■ **DIRECTIVE**: Repeat verbatim each line from the line with "ficar tomada por diversos tipos de" to the end of the entries. Pictures do not belong in the copy.

■ **DATA TO USE**:
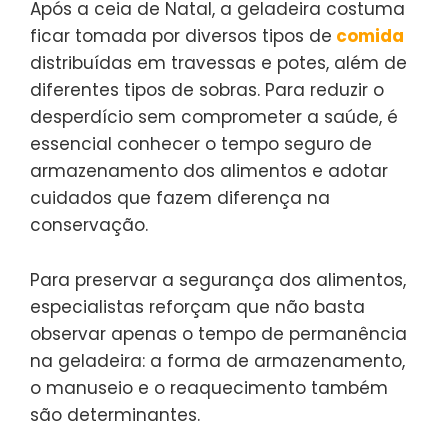
Após a ceia de Natal, a geladeira costuma
ficar tomada por diversos tipos de
comida
distribuídas em travessas e potes, além de
diferentes tipos de sobras. Para reduzir o
desperdício sem comprometer a saúde, é
essencial conhecer o tempo seguro de
armazenamento dos alimentos e adotar
cuidados que fazem diferença na
conservação.
Para preservar a segurança dos alimentos,
especialistas reforçam que não basta
observar apenas o tempo de permanência
na geladeira: a forma de armazenamento,
o manuseio e o reaquecimento também
são determinantes.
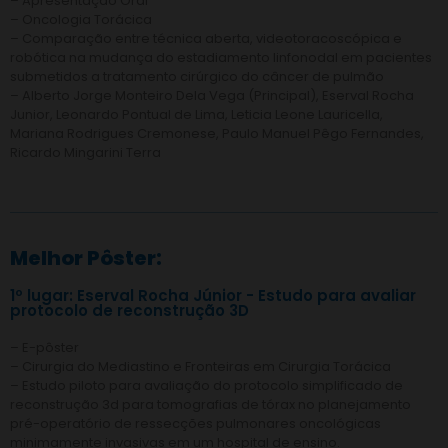
– Apresentação Oral
– Oncologia Torácica
– Comparação entre técnica aberta, videotoracoscópica e
robótica na mudança do estadiamento linfonodal em pacientes
submetidos a tratamento cirúrgico do câncer de pulmão
– Alberto Jorge Monteiro Dela Vega (Principal), Eserval Rocha
Junior, Leonardo Pontual de Lima, Leticia Leone Lauricella,
Mariana Rodrigues Cremonese, Paulo Manuel Pêgo Fernandes,
Ricardo Mingarini Terra
Melhor Pôster:
1º lugar: Eserval Rocha Júnior - Estudo para avaliar
protocolo de reconstrução 3D
– E-pôster
– Cirurgia do Mediastino e Fronteiras em Cirurgia Torácica
– Estudo piloto para avaliação do protocolo simplificado de
reconstrução 3d para tomografias de tórax no planejamento
pré-operatório de ressecções pulmonares oncológicas
minimamente invasivas em um hospital de ensino.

■ **RESPONSE BOX**:
ficar tomada por diversos tipos de
comida
distribuídas em travessas e potes, além de
diferentes tipos de sobras. Para reduzir o
desperdício sem comprometer a saúde, é
essencial conhecer o tempo seguro de
armazenamento dos alimentos e adotar
cuidados que fazem diferença na
conservação.
Para preservar a segurança dos alimentos,
especialistas reforçam que não basta
observar apenas o tempo de permanência
na geladeira: a forma de armazenamento,
o manuseio e o reaquecimento também
são determinantes.
– Apresentação Oral
– Oncologia Torácica
– Comparação entre técnica aberta, videotoracoscópica e
robótica na mudança do estadiamento linfonodal em pacientes
submetidos a tratamento cirúrgico do câncer de pulmão
– Alberto Jorge Monteiro Dela Vega (Principal), Eserval Rocha
Junior, Leonardo Pontual de Lima, Leticia Leone Lauricella,
Mariana Rodrigues Cremonese, Paulo Manuel Pêgo Fernandes,
Ricardo Mingarini Terra
Melhor Pôster:
1º lugar: Eserval Rocha Júnior - Estudo para avaliar
protocolo de reconstrução 3D
– E-pôster
– Cirurgia do Mediastino e Fronteiras em Cirurgia Torácica
– Estudo piloto para avaliação do protocolo simplificado de
reconstrução 3d para tomografias de tórax no planejamento
pré-operatório de ressecções pulmonares oncológicas
minimamente invasivas em um hospital de ensino.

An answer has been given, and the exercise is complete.